= Beginning of Section =

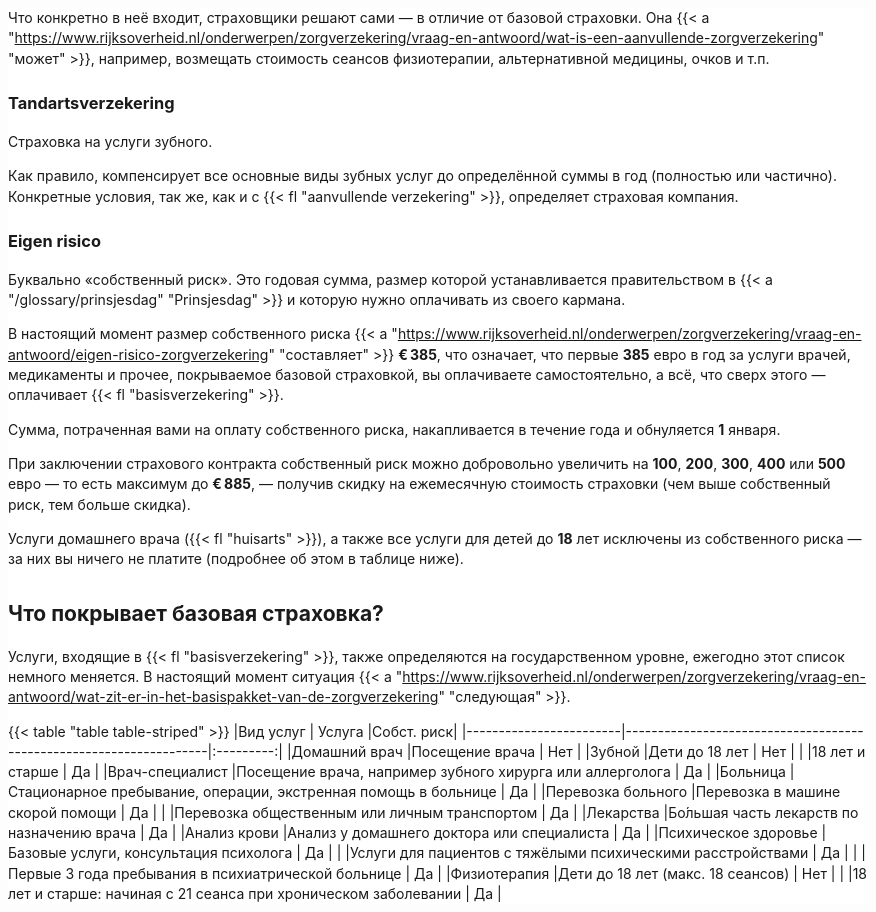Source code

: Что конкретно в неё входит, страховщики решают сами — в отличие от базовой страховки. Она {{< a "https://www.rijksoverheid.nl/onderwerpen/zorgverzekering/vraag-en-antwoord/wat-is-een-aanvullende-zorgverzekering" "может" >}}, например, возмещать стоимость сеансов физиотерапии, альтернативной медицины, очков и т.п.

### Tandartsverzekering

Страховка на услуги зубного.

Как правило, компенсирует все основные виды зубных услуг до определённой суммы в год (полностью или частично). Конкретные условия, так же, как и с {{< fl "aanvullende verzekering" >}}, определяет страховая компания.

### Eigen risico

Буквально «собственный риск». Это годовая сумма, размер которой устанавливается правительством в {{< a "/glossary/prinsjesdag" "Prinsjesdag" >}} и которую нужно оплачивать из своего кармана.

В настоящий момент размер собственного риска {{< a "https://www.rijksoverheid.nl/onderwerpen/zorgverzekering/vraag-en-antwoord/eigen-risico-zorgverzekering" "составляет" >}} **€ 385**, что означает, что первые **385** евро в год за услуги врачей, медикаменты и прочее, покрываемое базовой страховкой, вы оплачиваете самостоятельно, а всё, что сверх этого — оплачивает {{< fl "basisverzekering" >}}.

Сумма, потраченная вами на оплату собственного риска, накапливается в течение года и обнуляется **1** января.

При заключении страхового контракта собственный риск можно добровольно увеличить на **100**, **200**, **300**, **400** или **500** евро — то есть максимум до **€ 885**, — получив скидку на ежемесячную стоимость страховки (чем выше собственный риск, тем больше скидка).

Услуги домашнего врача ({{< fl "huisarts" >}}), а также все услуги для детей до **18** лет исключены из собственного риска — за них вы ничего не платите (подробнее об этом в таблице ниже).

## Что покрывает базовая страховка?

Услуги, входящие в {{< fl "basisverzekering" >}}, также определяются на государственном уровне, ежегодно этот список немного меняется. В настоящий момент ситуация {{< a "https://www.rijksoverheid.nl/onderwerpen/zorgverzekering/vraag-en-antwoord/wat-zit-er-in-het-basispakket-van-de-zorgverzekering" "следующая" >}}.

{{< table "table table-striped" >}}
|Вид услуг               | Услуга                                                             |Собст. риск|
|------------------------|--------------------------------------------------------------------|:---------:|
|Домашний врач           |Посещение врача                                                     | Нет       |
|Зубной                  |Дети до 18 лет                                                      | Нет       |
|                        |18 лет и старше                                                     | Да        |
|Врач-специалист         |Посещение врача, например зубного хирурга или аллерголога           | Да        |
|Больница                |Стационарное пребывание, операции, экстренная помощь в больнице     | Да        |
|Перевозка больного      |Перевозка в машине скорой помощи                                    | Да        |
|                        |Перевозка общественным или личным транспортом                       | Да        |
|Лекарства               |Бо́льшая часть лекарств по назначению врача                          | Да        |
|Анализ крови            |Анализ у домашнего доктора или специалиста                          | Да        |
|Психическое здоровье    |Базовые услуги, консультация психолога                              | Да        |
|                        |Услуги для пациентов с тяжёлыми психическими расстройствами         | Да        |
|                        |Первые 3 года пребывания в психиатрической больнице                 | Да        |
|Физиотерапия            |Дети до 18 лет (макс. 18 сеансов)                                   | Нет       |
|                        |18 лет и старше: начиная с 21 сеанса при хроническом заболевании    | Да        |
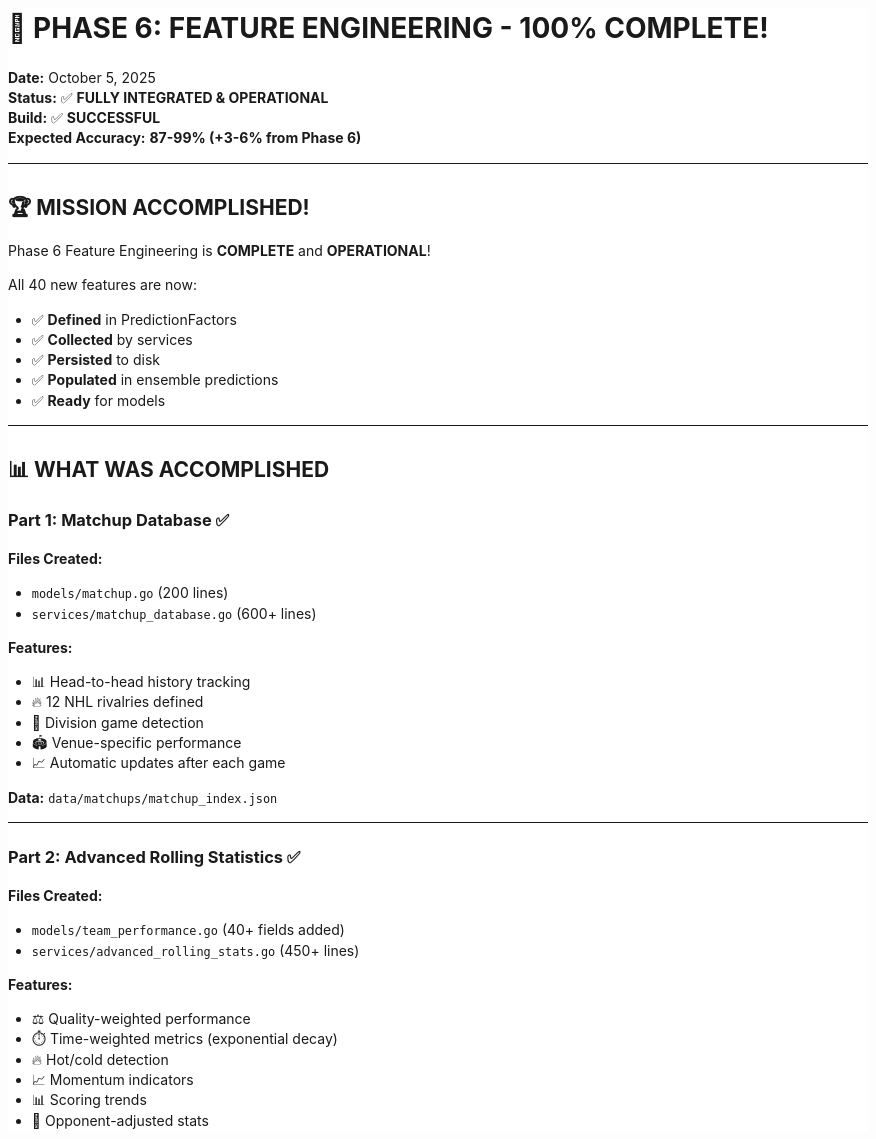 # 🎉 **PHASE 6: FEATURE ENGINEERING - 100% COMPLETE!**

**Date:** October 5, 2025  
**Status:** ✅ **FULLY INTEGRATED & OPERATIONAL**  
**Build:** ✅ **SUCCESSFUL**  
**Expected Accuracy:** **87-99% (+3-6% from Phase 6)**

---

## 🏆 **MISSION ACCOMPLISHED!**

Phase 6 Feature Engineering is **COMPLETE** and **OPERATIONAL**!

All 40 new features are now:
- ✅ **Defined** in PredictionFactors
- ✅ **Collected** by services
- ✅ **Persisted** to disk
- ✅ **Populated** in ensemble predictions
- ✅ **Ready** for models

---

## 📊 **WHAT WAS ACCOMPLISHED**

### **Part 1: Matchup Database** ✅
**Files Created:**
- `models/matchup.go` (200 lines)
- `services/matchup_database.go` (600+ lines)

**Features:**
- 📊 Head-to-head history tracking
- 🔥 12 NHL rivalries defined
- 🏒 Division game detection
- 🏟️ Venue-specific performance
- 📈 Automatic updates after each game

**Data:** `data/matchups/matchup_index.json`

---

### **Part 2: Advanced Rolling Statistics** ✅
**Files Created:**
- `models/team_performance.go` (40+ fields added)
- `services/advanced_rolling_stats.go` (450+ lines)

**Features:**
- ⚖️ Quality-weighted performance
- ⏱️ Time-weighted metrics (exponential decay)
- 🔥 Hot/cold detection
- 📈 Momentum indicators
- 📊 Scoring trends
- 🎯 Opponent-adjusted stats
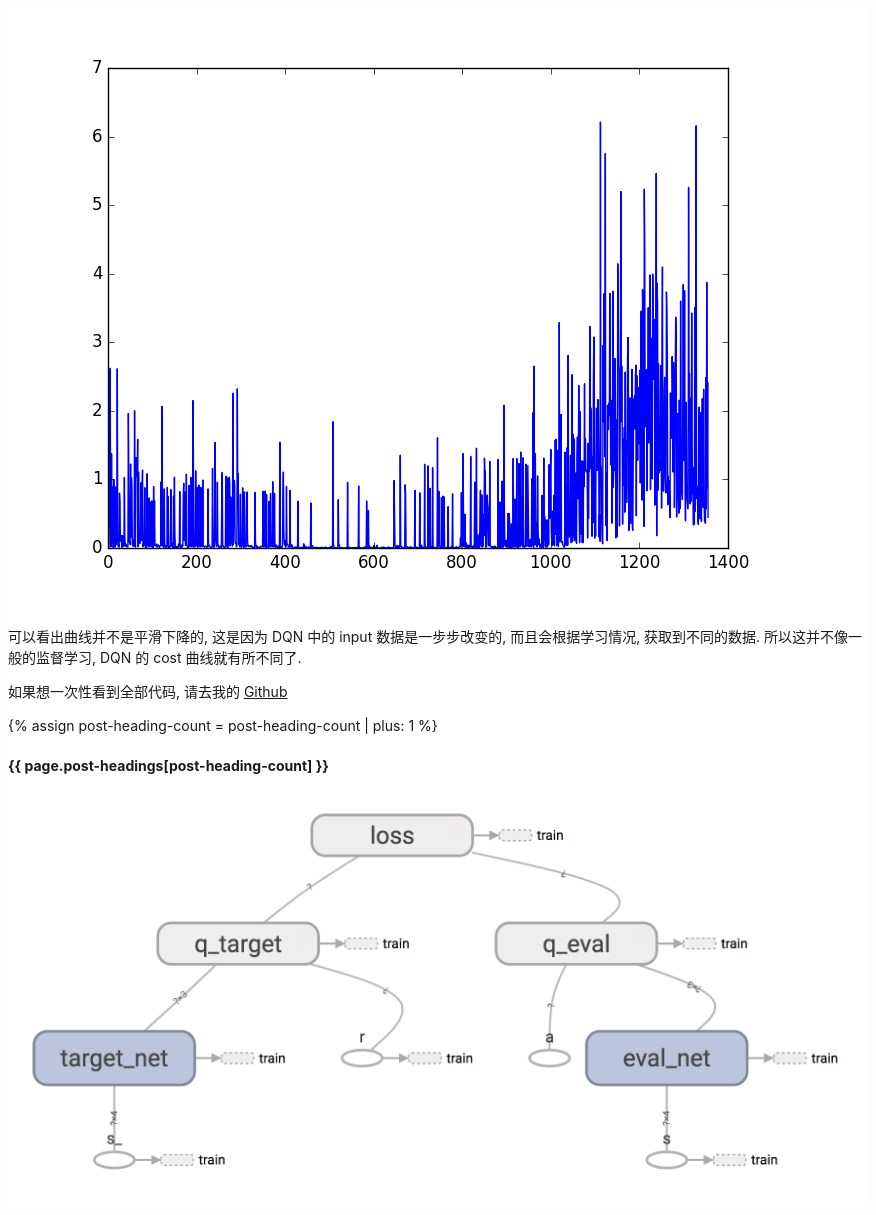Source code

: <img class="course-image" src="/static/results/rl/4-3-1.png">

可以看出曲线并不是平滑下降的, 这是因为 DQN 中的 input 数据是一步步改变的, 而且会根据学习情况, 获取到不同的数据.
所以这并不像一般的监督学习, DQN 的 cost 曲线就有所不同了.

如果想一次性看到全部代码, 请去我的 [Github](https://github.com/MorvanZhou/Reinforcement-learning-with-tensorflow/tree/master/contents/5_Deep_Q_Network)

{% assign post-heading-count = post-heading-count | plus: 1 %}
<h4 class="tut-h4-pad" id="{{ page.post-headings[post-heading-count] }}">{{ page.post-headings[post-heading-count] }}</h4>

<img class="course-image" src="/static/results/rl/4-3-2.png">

= End of Section =

Task objective:
Set the pictures aside and reproduce the data above exactly.

Output of the exercise:
Source code

: Что конкретно в неё входит, страховщики решают сами — в отличие от базовой страховки. Она {{< a "https://www.rijksoverheid.nl/onderwerpen/zorgverzekering/vraag-en-antwoord/wat-is-een-aanvullende-zorgverzekering" "может" >}}, например, возмещать стоимость сеансов физиотерапии, альтернативной медицины, очков и т.п.

### Tandartsverzekering

Страховка на услуги зубного.

Как правило, компенсирует все основные виды зубных услуг до определённой суммы в год (полностью или частично). Конкретные условия, так же, как и с {{< fl "aanvullende verzekering" >}}, определяет страховая компания.

### Eigen risico

Буквально «собственный риск». Это годовая сумма, размер которой устанавливается правительством в {{< a "/glossary/prinsjesdag" "Prinsjesdag" >}} и которую нужно оплачивать из своего кармана.

В настоящий момент размер собственного риска {{< a "https://www.rijksoverheid.nl/onderwerpen/zorgverzekering/vraag-en-antwoord/eigen-risico-zorgverzekering" "составляет" >}} **€ 385**, что означает, что первые **385** евро в год за услуги врачей, медикаменты и прочее, покрываемое базовой страховкой, вы оплачиваете самостоятельно, а всё, что сверх этого — оплачивает {{< fl "basisverzekering" >}}.

Сумма, потраченная вами на оплату собственного риска, накапливается в течение года и обнуляется **1** января.

При заключении страхового контракта собственный риск можно добровольно увеличить на **100**, **200**, **300**, **400** или **500** евро — то есть максимум до **€ 885**, — получив скидку на ежемесячную стоимость страховки (чем выше собственный риск, тем больше скидка).

Услуги домашнего врача ({{< fl "huisarts" >}}), а также все услуги для детей до **18** лет исключены из собственного риска — за них вы ничего не платите (подробнее об этом в таблице ниже).

## Что покрывает базовая страховка?

Услуги, входящие в {{< fl "basisverzekering" >}}, также определяются на государственном уровне, ежегодно этот список немного меняется. В настоящий момент ситуация {{< a "https://www.rijksoverheid.nl/onderwerpen/zorgverzekering/vraag-en-antwoord/wat-zit-er-in-het-basispakket-van-de-zorgverzekering" "следующая" >}}.

{{< table "table table-striped" >}}
|Вид услуг               | Услуга                                                             |Собст. риск|
|------------------------|--------------------------------------------------------------------|:---------:|
|Домашний врач           |Посещение врача                                                     | Нет       |
|Зубной                  |Дети до 18 лет                                                      | Нет       |
|                        |18 лет и старше                                                     | Да        |
|Врач-специалист         |Посещение врача, например зубного хирурга или аллерголога           | Да        |
|Больница                |Стационарное пребывание, операции, экстренная помощь в больнице     | Да        |
|Перевозка больного      |Перевозка в машине скорой помощи                                    | Да        |
|                        |Перевозка общественным или личным транспортом                       | Да        |
|Лекарства               |Бо́льшая часть лекарств по назначению врача                          | Да        |
|Анализ крови            |Анализ у домашнего доктора или специалиста                          | Да        |
|Психическое здоровье    |Базовые услуги, консультация психолога                              | Да        |
|                        |Услуги для пациентов с тяжёлыми психическими расстройствами         | Да        |
|                        |Первые 3 года пребывания в психиатрической больнице                 | Да        |
|Физиотерапия            |Дети до 18 лет (макс. 18 сеансов)                                   | Нет       |
|                        |18 лет и старше: начиная с 21 сеанса при хроническом заболевании    | Да        |
 # 🎉 **PHASE 6: FEATURE ENGINEERING - 100% COMPLETE!**

**Date:** October 5, 2025  
**Status:** ✅ **FULLY INTEGRATED & OPERATIONAL**  
**Build:** ✅ **SUCCESSFUL**  
**Expected Accuracy:** **87-99% (+3-6% from Phase 6)**

---

## 🏆 **MISSION ACCOMPLISHED!**

Phase 6 Feature Engineering is **COMPLETE** and **OPERATIONAL**!

All 40 new features are now:
- ✅ **Defined** in PredictionFactors
- ✅ **Collected** by services
- ✅ **Persisted** to disk
- ✅ **Populated** in ensemble predictions
- ✅ **Ready** for models

---

## 📊 **WHAT WAS ACCOMPLISHED**

### **Part 1: Matchup Database** ✅
**Files Created:**
- `models/matchup.go` (200 lines)
- `services/matchup_database.go` (600+ lines)

**Features:**
- 📊 Head-to-head history tracking
- 🔥 12 NHL rivalries defined
- 🏒 Division game detection
- 🏟️ Venue-specific performance
- 📈 Automatic updates after each game

**Data:** `data/matchups/matchup_index.json`

---

### **Part 2: Advanced Rolling Statistics** ✅
**Files Created:**
- `models/team_performance.go` (40+ fields added)
- `services/advanced_rolling_stats.go` (450+ lines)

**Features:**
- ⚖️ Quality-weighted performance
- ⏱️ Time-weighted metrics (exponential decay)
- 🔥 Hot/cold detection
- 📈 Momentum indicators
- 📊 Scoring trends
- 🎯 Opponent-adjusted stats
Source code

: <img class="course-image" src="/static/results/rl/4-3-1.png">

可以看出曲线并不是平滑下降的, 这是因为 DQN 中的 input 数据是一步步改变的, 而且会根据学习情况, 获取到不同的数据.
所以这并不像一般的监督学习, DQN 的 cost 曲线就有所不同了.

如果想一次性看到全部代码, 请去我的 [Github](https://github.com/MorvanZhou/Reinforcement-learning-with-tensorflow/tree/master/contents/5_Deep_Q_Network)

{% assign post-heading-count = post-heading-count | plus: 1 %}
<h4 class="tut-h4-pad" id="{{ page.post-headings[post-heading-count] }}">{{ page.post-headings[post-heading-count] }}</h4>

<img class="course-image" src="/static/results/rl/4-3-2.png">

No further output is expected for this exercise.